SACRAMENTO — Following disappointing results at the polls, Assembly Republicans on Thursday chose a new leader to help them take on a bigger Democratic majority in the legislative battles that lie ahead.
By a unanimous vote, the GOP Assembly members picked from their ranks second-term Assemblyman Jim Brulte of Rancho Cucamonga, who pledged to work with Gov. Pete Wilson and Senate Republicans. There were no other candidates.
Brulte replaces Assemblyman Bill Jones of Fresno, a moderate who stepped down after the party lost at least two Assembly seats and possibly a third in Tuesday's election. Many conservatives blamed the losses on Wilson and Jones.
Assembly Speaker Willie Brown of San Francisco enjoys a 49-31 Democratic majority over the GOP, compared to the previous 47-33 margin in the 80-member house where votes on bills often split sharply along party lines.
Brulte has forged alliances among staunch conservatives as well as Wilson moderates, and on Thursday he pledged to continue doing so inside and outside the combative chamber. "I expect our caucus to be united with Senate Republicans and the governor in working to try to repair the problems of California," Brulte told a news conference.
He added that he believed the so-called "rupture" between the governor and the conservative wing "tends to be overblown . . . and the fact of the matter is that far more unites Assembly Republicans and Senate Republicans and the governor than divides us."
Later, pressed for more detail, Brulte told reporters: "Frankly, I do not want to talk about the differences."
One of his first tasks, the Southern California lawmaker said, will be to try to achieve workers' compensation reform. Wilson also has made changing workers' compensation a major goal, primarily by seeking reductions in its costs to employers.

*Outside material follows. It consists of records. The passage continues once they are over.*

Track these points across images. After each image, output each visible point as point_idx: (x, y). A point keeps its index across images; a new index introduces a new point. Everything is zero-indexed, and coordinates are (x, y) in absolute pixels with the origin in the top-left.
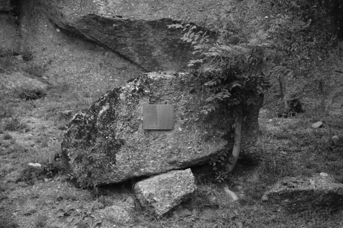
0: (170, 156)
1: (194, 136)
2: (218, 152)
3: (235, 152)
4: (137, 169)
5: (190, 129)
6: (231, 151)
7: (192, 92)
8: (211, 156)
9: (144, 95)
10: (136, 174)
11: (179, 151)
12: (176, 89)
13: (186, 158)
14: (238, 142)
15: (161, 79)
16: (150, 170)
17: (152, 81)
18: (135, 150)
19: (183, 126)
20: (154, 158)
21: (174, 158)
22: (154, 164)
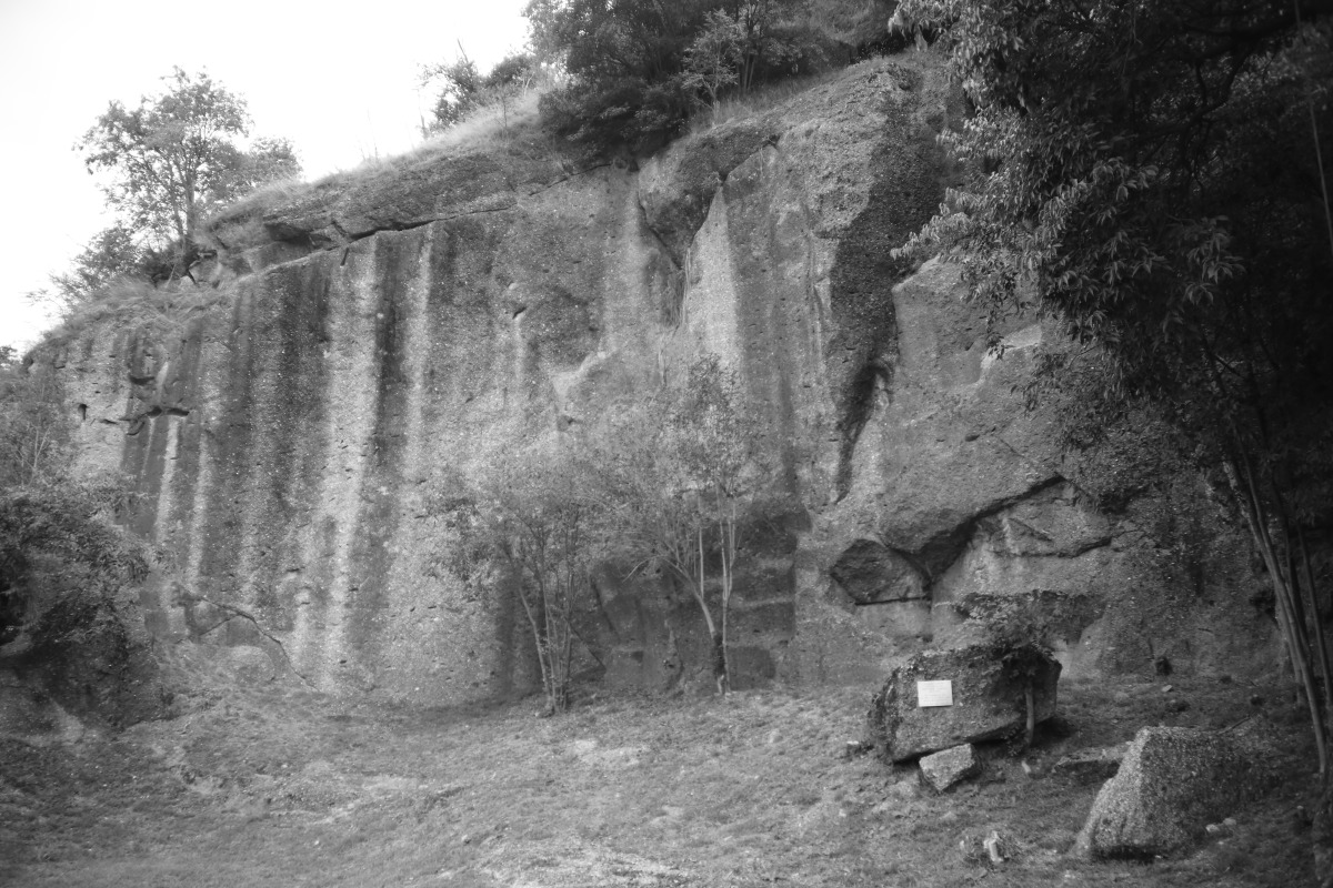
0: (952, 732)
1: (979, 710)
2: (1009, 725)
3: (1030, 724)
4: (918, 746)
5: (973, 703)
6: (1024, 724)
7: (971, 666)
8: (1000, 729)
9: (918, 673)
10: (918, 750)
11: (962, 726)
12: (953, 665)
13: (970, 733)
14: (1030, 714)
15: (936, 656)
16: (932, 746)
17: (926, 659)
18: (915, 727)
19: (965, 701)
20: (936, 734)
21: (957, 733)
22: (935, 740)
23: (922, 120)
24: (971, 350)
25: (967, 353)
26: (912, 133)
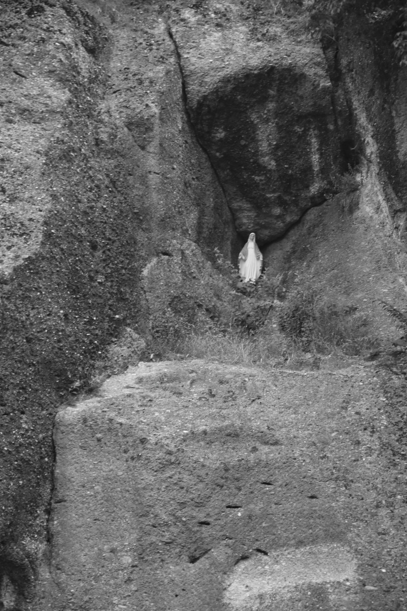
23: (119, 119)
24: (202, 563)
25: (193, 568)
26: (104, 137)
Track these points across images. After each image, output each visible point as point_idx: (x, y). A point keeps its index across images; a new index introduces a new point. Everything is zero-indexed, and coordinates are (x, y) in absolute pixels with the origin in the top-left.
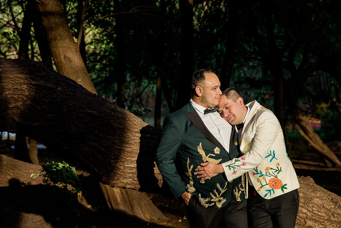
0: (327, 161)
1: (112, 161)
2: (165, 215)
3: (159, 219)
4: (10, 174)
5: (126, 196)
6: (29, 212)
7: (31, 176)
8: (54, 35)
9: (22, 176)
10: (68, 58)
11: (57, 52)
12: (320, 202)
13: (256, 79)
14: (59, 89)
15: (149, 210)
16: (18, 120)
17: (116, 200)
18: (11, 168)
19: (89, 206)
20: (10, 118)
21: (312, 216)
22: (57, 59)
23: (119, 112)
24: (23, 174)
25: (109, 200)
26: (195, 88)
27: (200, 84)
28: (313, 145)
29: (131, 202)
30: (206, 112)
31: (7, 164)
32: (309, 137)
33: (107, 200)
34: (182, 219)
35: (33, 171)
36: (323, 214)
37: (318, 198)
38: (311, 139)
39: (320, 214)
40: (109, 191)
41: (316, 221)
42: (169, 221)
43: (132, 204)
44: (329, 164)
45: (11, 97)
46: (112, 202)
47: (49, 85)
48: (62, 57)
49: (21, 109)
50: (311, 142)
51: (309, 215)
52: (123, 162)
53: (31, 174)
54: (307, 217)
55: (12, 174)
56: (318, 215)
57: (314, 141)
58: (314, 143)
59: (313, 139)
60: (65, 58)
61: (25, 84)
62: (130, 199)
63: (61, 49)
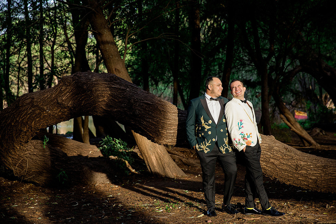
0: (305, 141)
1: (160, 129)
2: (186, 174)
3: (182, 176)
4: (75, 152)
5: (160, 161)
6: (97, 171)
7: (90, 153)
8: (108, 55)
9: (84, 153)
10: (118, 70)
11: (110, 66)
12: (278, 149)
13: (252, 81)
14: (128, 89)
15: (175, 170)
16: (104, 108)
17: (153, 164)
18: (76, 147)
19: (134, 171)
20: (100, 107)
21: (273, 156)
22: (110, 71)
23: (162, 102)
24: (84, 151)
25: (148, 165)
26: (208, 86)
27: (210, 83)
28: (295, 129)
29: (163, 165)
30: (211, 99)
31: (73, 144)
32: (291, 124)
33: (147, 164)
34: (198, 176)
35: (91, 149)
36: (279, 155)
37: (276, 146)
38: (292, 125)
39: (278, 155)
40: (148, 158)
41: (275, 159)
42: (189, 177)
43: (164, 166)
44: (307, 144)
45: (100, 95)
46: (151, 166)
47: (122, 88)
48: (114, 69)
49: (106, 102)
50: (292, 127)
51: (272, 156)
52: (166, 130)
53: (90, 151)
54: (270, 157)
55: (77, 152)
56: (277, 156)
57: (295, 126)
58: (295, 128)
59: (294, 125)
60: (115, 70)
61: (108, 87)
62: (162, 163)
63: (113, 64)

The governor summoned the Legislature back into special session last month to enact a workers' compensation reform package. But the Democratic-controlled Assembly and Senate quit to resume campaigning in home districts after Wilson said he would veto the package that they intended to send to him.
Brulte indicated that the fight will go on.
"The rest of the nation is coming out of a recession," Brulte said. "We must make California a more business-friendly place so we will not be left out of the economic recovery."
Asked for comment on the new minority leader, Dan Schnur, Wilson's director of communications, said the Administration is "real excited" about Brulte's election.
"We had a strong working relationship with (Brulte) in the past, and we look forward to a stronger relationship in the future," Schnur said. "When you are outnumbered, unity is more important than ever."
Jones, who pledged his support to Brulte, had been considered among Wilson's strongest allies in the Assembly and closer to the governor in political ideology than Brulte.
Jones volunteered to step aside for a new Republican leader, citing his failure to swell the ranks of his caucus. "The bottom line is to add more seats (at election time) and we did not do that," he said. "The buck stops with me on the accountability."
First elected in 1990, Brulte, 36, is one of the youngest members of the Assembly. He had served as a member of the White House advance staff traveling with President Bush. He earlier was an appointee working for the assistant secretary of Defense for the military reserve.
In the Assembly, Brulte has been active in working on automobile insurance and workers' compensation legislation.
Brulte opposes abortion and names among his priorities the desire to streamline state governmental operations to increase efficiency and reduce costs.
He represents the 65th Assembly District, which includes a portion of Pomona in Los Angeles County and the west end of San Bernardino County, including the cities of Ontario, Montclair, Chino and Rancho Cucamonga.
Meanwhile, Assembly Democrats also caucused and--as expected--unanimously nominated Brown to be reelected Speaker at the next legislative session, which starts Dec. 7.